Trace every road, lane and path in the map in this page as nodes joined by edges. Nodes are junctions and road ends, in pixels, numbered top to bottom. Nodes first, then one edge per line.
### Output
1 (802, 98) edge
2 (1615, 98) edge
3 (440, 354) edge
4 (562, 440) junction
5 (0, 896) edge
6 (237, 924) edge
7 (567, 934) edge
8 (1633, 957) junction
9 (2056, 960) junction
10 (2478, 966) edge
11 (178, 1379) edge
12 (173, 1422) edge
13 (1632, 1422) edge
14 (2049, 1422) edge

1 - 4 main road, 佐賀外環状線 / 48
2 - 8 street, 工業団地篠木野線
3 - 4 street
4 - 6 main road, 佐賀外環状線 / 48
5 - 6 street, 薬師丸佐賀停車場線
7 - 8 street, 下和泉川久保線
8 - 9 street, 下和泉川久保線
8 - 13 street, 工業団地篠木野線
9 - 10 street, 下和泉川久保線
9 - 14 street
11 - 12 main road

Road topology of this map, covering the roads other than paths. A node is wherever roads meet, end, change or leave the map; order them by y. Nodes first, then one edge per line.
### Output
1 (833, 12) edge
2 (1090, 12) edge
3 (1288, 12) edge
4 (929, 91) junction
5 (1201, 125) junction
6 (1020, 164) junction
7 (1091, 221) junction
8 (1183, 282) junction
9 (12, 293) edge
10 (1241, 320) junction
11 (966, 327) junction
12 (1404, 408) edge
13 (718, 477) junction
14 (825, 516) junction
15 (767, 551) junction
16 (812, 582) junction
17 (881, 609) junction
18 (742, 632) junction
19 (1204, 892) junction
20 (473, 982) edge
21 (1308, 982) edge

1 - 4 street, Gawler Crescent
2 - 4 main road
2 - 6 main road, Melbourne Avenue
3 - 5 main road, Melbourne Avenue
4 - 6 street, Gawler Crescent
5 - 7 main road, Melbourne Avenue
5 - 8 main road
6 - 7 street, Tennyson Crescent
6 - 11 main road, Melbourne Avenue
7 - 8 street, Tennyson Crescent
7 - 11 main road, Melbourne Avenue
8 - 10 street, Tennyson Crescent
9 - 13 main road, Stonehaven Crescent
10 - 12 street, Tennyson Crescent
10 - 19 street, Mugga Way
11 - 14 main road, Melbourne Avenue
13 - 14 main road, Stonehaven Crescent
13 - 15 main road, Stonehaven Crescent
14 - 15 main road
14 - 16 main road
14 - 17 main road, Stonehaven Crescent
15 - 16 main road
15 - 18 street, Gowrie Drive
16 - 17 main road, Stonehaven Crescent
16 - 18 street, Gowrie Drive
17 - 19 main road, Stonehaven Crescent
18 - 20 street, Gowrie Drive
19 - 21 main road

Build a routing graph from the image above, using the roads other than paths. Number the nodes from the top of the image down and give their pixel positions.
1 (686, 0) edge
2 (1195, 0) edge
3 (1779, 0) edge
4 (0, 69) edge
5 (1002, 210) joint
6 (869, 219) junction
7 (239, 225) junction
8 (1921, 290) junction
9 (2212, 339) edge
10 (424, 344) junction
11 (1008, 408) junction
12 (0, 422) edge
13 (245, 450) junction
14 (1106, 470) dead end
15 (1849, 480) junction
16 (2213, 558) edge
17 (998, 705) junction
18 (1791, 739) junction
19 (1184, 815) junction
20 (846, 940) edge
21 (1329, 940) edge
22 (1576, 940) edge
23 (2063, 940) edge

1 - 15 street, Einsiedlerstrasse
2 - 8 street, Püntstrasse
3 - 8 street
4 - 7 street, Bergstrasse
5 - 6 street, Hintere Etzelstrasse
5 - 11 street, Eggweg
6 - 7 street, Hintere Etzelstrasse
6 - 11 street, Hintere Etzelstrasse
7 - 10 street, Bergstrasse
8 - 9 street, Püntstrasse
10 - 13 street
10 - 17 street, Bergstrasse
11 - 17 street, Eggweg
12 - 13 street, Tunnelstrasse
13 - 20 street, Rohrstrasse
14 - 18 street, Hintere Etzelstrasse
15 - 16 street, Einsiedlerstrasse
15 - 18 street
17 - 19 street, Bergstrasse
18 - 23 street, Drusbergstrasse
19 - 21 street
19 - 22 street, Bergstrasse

* _What this task involves_: Go through the material above and count the lines that contain "佐賀外環状線"; answer with the number alone.

* _Solution for this task_: 2